A more satisfying offering is Lee "Scratch" Perry Presents Candy McKenzie, recently released in a limited edition LP from Trojan. Candy McKenzie was a young British singer who first met Lee Perry in London in 1977. Later, she travelled to Jamaica and along with Aura Lewis and Pamela Reed sang as Full Experience, a trio that cut some very promising material at the Black Ark but ultimately didn't get a chance to fulfill their potential. McKenzie recorded an album's worth of material with Lee Perry that remained mostly unreleased until this new Trojan album. The recent Pressure Sounds collection Return Of Sound System Scratch gave us a hint of McKenzie's true talent with "Long Enough" (AKA "Walking In The Sun") which really showcases McKenzie's bold, soulful voice much better than her previously released material, the fun but mediocre "Breakfast In Bed" and "Disco Fits". As Trojan's Laurence Cane-Honeysett notes, the music from the album is really "a variety of high quality music that bordered on both the sublime and the ridiculous." As mentioned earlier, at a time when so little reggae is being reissued, let's hope the album contains more of the sublime and less of the ridiculous.
September 5, 2011
Lee Perry's latest album is a very likeable collaboration with Bill Laswell called Rise Again. When it comes to Scratch's modern solo work, who he works with is an important barometer for what the finished product will be like, so on the heels of the excellent Mighty Upsetter album with Adrian Sherwood, it's good news that the Upsetter has teamed up with the talented Laswell for his latest offering.
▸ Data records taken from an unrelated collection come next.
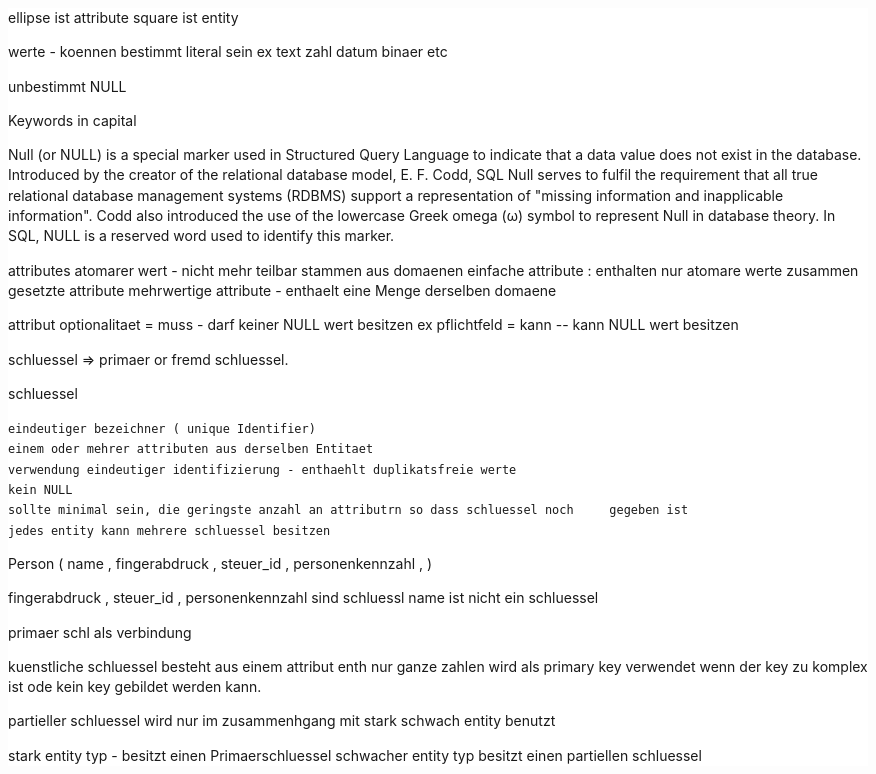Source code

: ellipse ist attribute
square ist entity

werte - koennen bestimmt 
literal sein ex text zahl datum binaer etc

unbestimmt NULL

Keywords in capital

Null (or NULL) is a special marker used in Structured Query Language to indicate that a 
data value does not exist in the database. Introduced by the creator of the relational database model, 
E. F. Codd, SQL Null serves to fulfil the requirement that all true relational database management systems (RDBMS) 
support a representation of "missing information and inapplicable information". 
Codd also introduced the use of the lowercase Greek omega (ω) symbol to represent Null in database theory. 
In SQL, NULL is a reserved word used to identify this marker.

attributes
atomarer wert - nicht mehr teilbar stammen aus domaenen
einfache attribute : enthalten nur atomare werte
zusammen gesetzte attribute 
mehrwertige attribute - enthaelt eine Menge derselben domaene

attribut optionalitaet
 = muss - darf keiner NULL wert besitzen ex pflichtfeld
 = kann -- kann NULL wert besitzen	
 
 schluessel =>  primaer or  fremd schluessel.
 
schluessel
 
	eindeutiger bezeichner ( unique Identifier)
 	einem oder mehrer attributen aus derselben Entitaet
 	verwendung eindeutiger identifizierung - enthaehlt duplikatsfreie werte
 	kein NULL
 	sollte minimal sein, die geringste anzahl an attributrn so dass schluessel noch 	gegeben ist
 	jedes entity kann mehrere schluessel besitzen	 	

Person (     name , fingerabdruck , steuer_id , personenkennzahl , )

fingerabdruck , steuer_id , personenkennzahl sind schluessl 
name ist nicht ein schluessel

primaer schl als verbindung 

kuenstliche schluessel
	besteht aus einem attribut
	enth nur ganze zahlen
	wird als primary key verwendet wenn der key zu komplex ist ode kein key gebildet werden kann.

partieller schluessel wird nur im zusammenhgang mit stark schwach entity benutzt

stark entity typ -  besitzt einen Primaerschluessel
schwacher entity typ besitzt einen partiellen schluessel
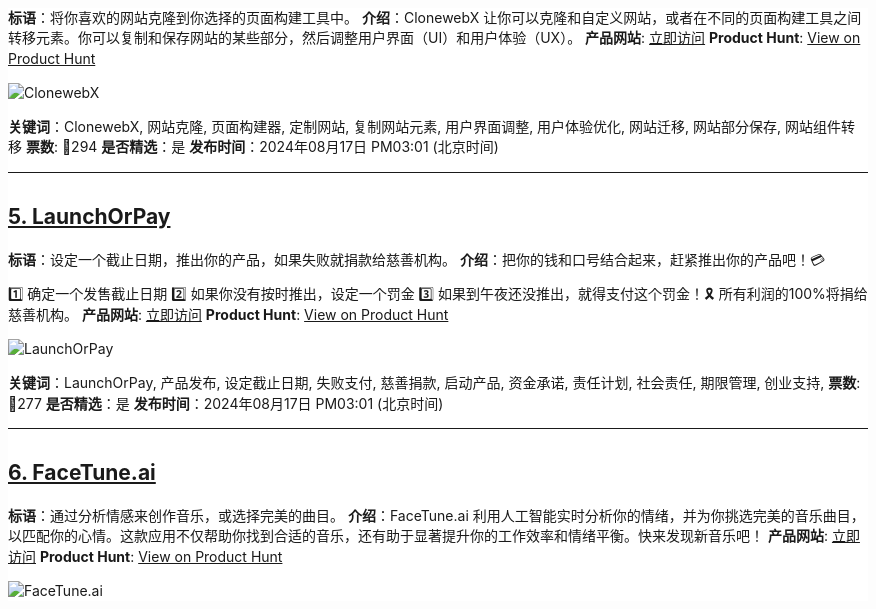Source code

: **标语**：将你喜欢的网站克隆到你选择的页面构建工具中。
**介绍**：ClonewebX 让你可以克隆和自定义网站，或者在不同的页面构建工具之间转移元素。你可以复制和保存网站的某些部分，然后调整用户界面（UI）和用户体验（UX）。
**产品网站**: [立即访问](https://www.producthunt.com/r/RXHGRLVYCAAJEN?utm_campaign=producthunt-api&utm_medium=api-v2&utm_source=Application%3A+decohack+%28ID%3A+131684%29)
**Product Hunt**: [View on Product Hunt](https://www.producthunt.com/posts/clonewebx?utm_campaign=producthunt-api&utm_medium=api-v2&utm_source=Application%3A+decohack+%28ID%3A+131684%29)

![ClonewebX](https://ph-files.imgix.net/b047ae51-5cb4-4825-bef8-9868dd6b458a.png?auto=format&fit=crop&frame=1&h=512&w=1024)

**关键词**：ClonewebX, 网站克隆, 页面构建器, 定制网站, 复制网站元素, 用户界面调整, 用户体验优化, 网站迁移, 网站部分保存, 网站组件转移
**票数**: 🔺294
**是否精选**：是
**发布时间**：2024年08月17日 PM03:01 (北京时间)

---

## [5. LaunchOrPay](https://www.producthunt.com/posts/launchorpay?utm_campaign=producthunt-api&utm_medium=api-v2&utm_source=Application%3A+decohack+%28ID%3A+131684%29)

**标语**：设定一个截止日期，推出你的产品，如果失败就捐款给慈善机构。
**介绍**：把你的钱和口号结合起来，赶紧推出你的产品吧！💳

1️⃣ 确定一个发售截止日期
2️⃣ 如果你没有按时推出，设定一个罚金
3️⃣ 如果到午夜还没推出，就得支付这个罚金！🎗️ 所有利润的100%将捐给慈善机构。
**产品网站**: [立即访问](https://www.producthunt.com/r/6234MU6PIM2WQJ?utm_campaign=producthunt-api&utm_medium=api-v2&utm_source=Application%3A+decohack+%28ID%3A+131684%29)
**Product Hunt**: [View on Product Hunt](https://www.producthunt.com/posts/launchorpay?utm_campaign=producthunt-api&utm_medium=api-v2&utm_source=Application%3A+decohack+%28ID%3A+131684%29)

![LaunchOrPay](https://ph-files.imgix.net/8336bc53-fb4c-470a-9bbf-24e58010bc2d.png?auto=format&fit=crop&frame=1&h=512&w=1024)

**关键词**：LaunchOrPay, 产品发布, 设定截止日期, 失败支付, 慈善捐款, 启动产品, 资金承诺, 责任计划, 社会责任, 期限管理, 创业支持,
**票数**: 🔺277
**是否精选**：是
**发布时间**：2024年08月17日 PM03:01 (北京时间)

---

## [6. FaceTune.ai](https://www.producthunt.com/posts/facetune-ai?utm_campaign=producthunt-api&utm_medium=api-v2&utm_source=Application%3A+decohack+%28ID%3A+131684%29)

**标语**：通过分析情感来创作音乐，或选择完美的曲目。
**介绍**：FaceTune.ai 利用人工智能实时分析你的情绪，并为你挑选完美的音乐曲目，以匹配你的心情。这款应用不仅帮助你找到合适的音乐，还有助于显著提升你的工作效率和情绪平衡。快来发现新音乐吧！
**产品网站**: [立即访问](https://www.producthunt.com/r/6CZ2XOUZV52C73?utm_campaign=producthunt-api&utm_medium=api-v2&utm_source=Application%3A+decohack+%28ID%3A+131684%29)
**Product Hunt**: [View on Product Hunt](https://www.producthunt.com/posts/facetune-ai?utm_campaign=producthunt-api&utm_medium=api-v2&utm_source=Application%3A+decohack+%28ID%3A+131684%29)

![FaceTune.ai](https://ph-files.imgix.net/d09d105f-7f21-4156-8718-76928bbd4291.png?auto=format&fit=crop&frame=1&h=512&w=1024)
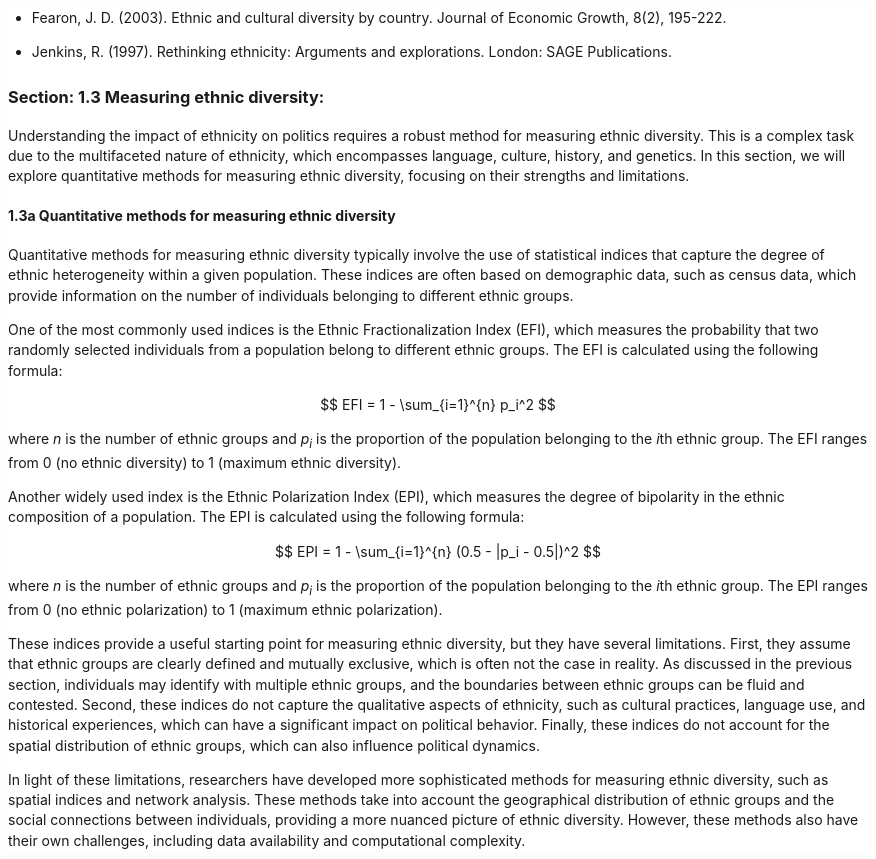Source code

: - Fearon, J. D. (2003). Ethnic and cultural diversity by country. Journal of Economic Growth, 8(2), 195-222.

- Jenkins, R. (1997). Rethinking ethnicity: Arguments and explorations. London: SAGE Publications.

### Section: 1.3 Measuring ethnic diversity:
Understanding the impact of ethnicity on politics requires a robust method for measuring ethnic diversity. This is a complex task due to the multifaceted nature of ethnicity, which encompasses language, culture, history, and genetics. In this section, we will explore quantitative methods for measuring ethnic diversity, focusing on their strengths and limitations.

#### 1.3a Quantitative methods for measuring ethnic diversity
Quantitative methods for measuring ethnic diversity typically involve the use of statistical indices that capture the degree of ethnic heterogeneity within a given population. These indices are often based on demographic data, such as census data, which provide information on the number of individuals belonging to different ethnic groups.

One of the most commonly used indices is the Ethnic Fractionalization Index (EFI), which measures the probability that two randomly selected individuals from a population belong to different ethnic groups. The EFI is calculated using the following formula:

$$
EFI = 1 - \sum_{i=1}^{n} p_i^2
$$

where $n$ is the number of ethnic groups and $p_i$ is the proportion of the population belonging to the $i$th ethnic group. The EFI ranges from 0 (no ethnic diversity) to 1 (maximum ethnic diversity).

Another widely used index is the Ethnic Polarization Index (EPI), which measures the degree of bipolarity in the ethnic composition of a population. The EPI is calculated using the following formula:

$$
EPI = 1 - \sum_{i=1}^{n} (0.5 - |p_i - 0.5|)^2
$$

where $n$ is the number of ethnic groups and $p_i$ is the proportion of the population belonging to the $i$th ethnic group. The EPI ranges from 0 (no ethnic polarization) to 1 (maximum ethnic polarization).

These indices provide a useful starting point for measuring ethnic diversity, but they have several limitations. First, they assume that ethnic groups are clearly defined and mutually exclusive, which is often not the case in reality. As discussed in the previous section, individuals may identify with multiple ethnic groups, and the boundaries between ethnic groups can be fluid and contested. Second, these indices do not capture the qualitative aspects of ethnicity, such as cultural practices, language use, and historical experiences, which can have a significant impact on political behavior. Finally, these indices do not account for the spatial distribution of ethnic groups, which can also influence political dynamics.

In light of these limitations, researchers have developed more sophisticated methods for measuring ethnic diversity, such as spatial indices and network analysis. These methods take into account the geographical distribution of ethnic groups and the social connections between individuals, providing a more nuanced picture of ethnic diversity. However, these methods also have their own challenges, including data availability and computational complexity.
According to music critic Chris Brazier, "Laswell's pet concept is 'collision music' which involves bringing together musicians from wildly divergent but complementary spheres and seeing what comes out." Certainly this concept wouldn't be lost on Lee Perry, whose own approach to music involves a lot of diverse influences and eclectic elements.
Although Scratch claims that he recorded his vocals for Rise Again in bits and pieces while on tour rather than spend any serious time with Laswell in the studio, the end result is quite coherent. Keeping in the tradition of featuring "special guests" (who, like Scratch, no doubt recorded their parts in bits and pieces rather than a Black Ark style jam session with Laswell at the mixing desk), the album features Sly Dunbar, Tunde Adebimpe from TV On The Radio as well as the unforgettable vocals of Ejigayehu "Gigi" Shibabaw. Along with Mighty Upsetter, Rise Again represents some of Scratch's best work in recent years.